The number of acquisitions per subject was also low, and additionally, the two acquisitions used did not follow exactly the same conditions, since despite both being in resting-state, one was acquired with eyes open and the other with eyes closed. Closing one’s eyes is known to increase the amplitude of alpha band oscillations in EEG signals. In a first analysis (not reported here) we attempted to use these different signals without subtracting the alpha band, but the results were worse than the ones reported here.

Also, the first preprocessing step (artifact removal by visual inspection) is somewhat subjective and may not have been exactly the same for all signals. Additionally, the STR requires adjusting the recurrence threshold for optimum FC evaluation [22] and a further detailed analysis considering a specific dataset for hyperparameter tuning outlines a natural perspective.

Nevertheless, it is important to highlight that the method presented may be taken further by exploring different options in each step of the methodology. Preprocessing could benefit from an automatic artifact removal algorithm such as SOUND [31], which would take away the subjectivity of removing signal stretches and ICA components by simple inspection. Also, other types of referencing methods, such as REST [32], could be tried instead of CAR. In the feature extraction step, graph parameters computed from the FC matrices could be explored. The motifs method could be improved by looking at delays other than zero, as in [22], while STR can be improved by means of threshold adaptations. Finally, in the classification step, a very simple classification method was used, namely, the Pearson correlation coefficient, but comparatively more sophisticated classification approaches could be investigated, such as Linear Discriminant Analysis (LDA), Support Vector Machine (SVM) or even deep neural networks.

In conclusion, both methods of FC calculation, motif synchronization and space-time recurrences, produced results that remained below what would be considered an accurate pattern of subject identification.
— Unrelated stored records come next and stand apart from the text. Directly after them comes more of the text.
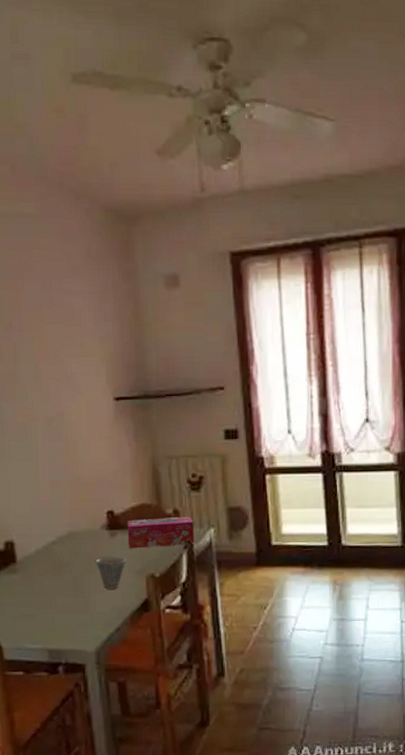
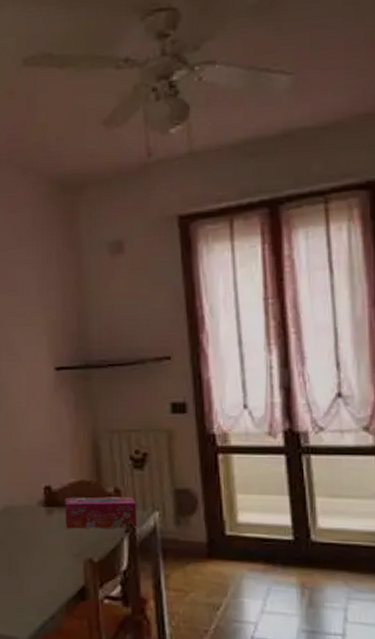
cup: present [96,556,126,590] -> none [32,535,62,572]

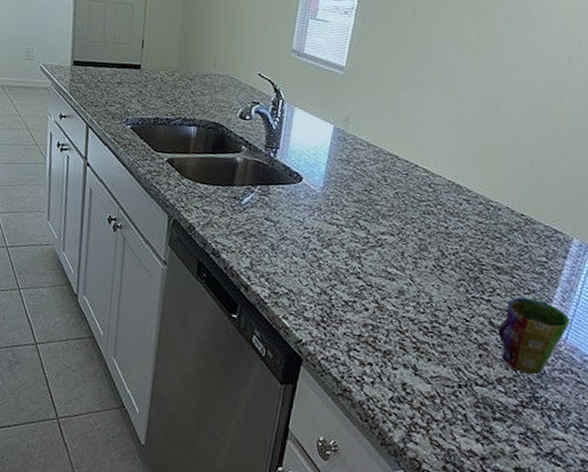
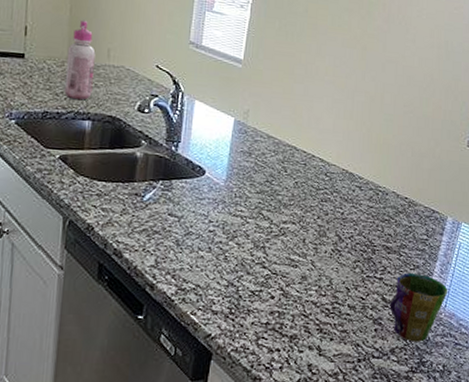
glue bottle: none [173,32,203,108] -> present [64,20,96,101]

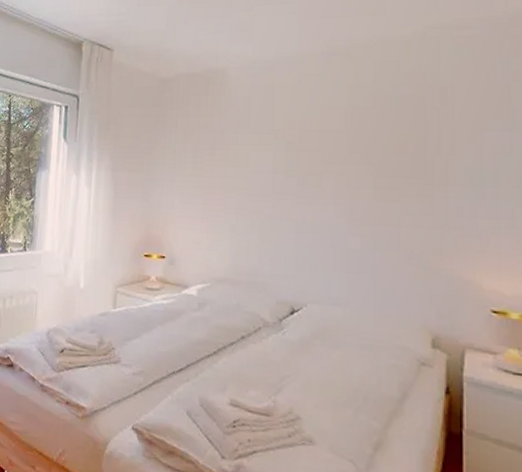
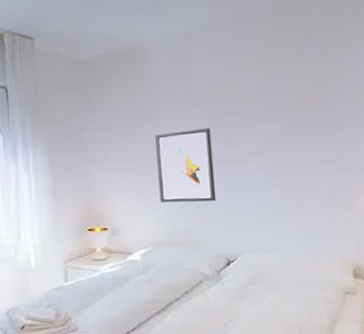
wall art: none [225,163,288,243] -> present [155,128,217,203]

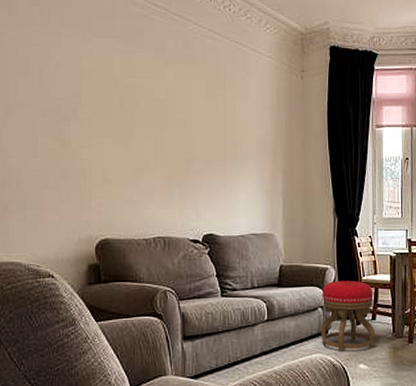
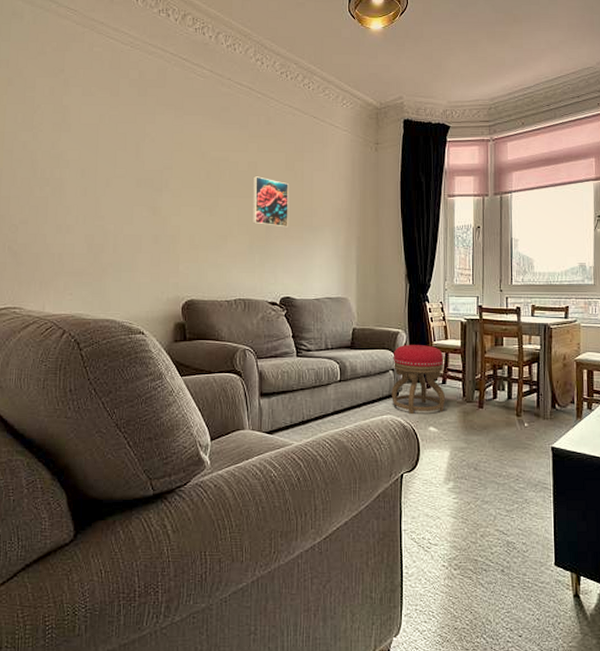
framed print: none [171,105,210,160] -> present [253,176,288,228]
That said, these results were highly above the chance level (which, for 50 subjects, would have been 2%), showing that the methods have potential for this application. Also, our results were obtained attempting to match two signals acquired in different moments, while other works in the literature using similar approaches have compared only signal epochs within the same acquisition (and condition). Finally, this was a pilot study, which aimed to explore the use of two FC measures that, to the best of our knowledge, had not yet been applied to biometry studies based on EEG data.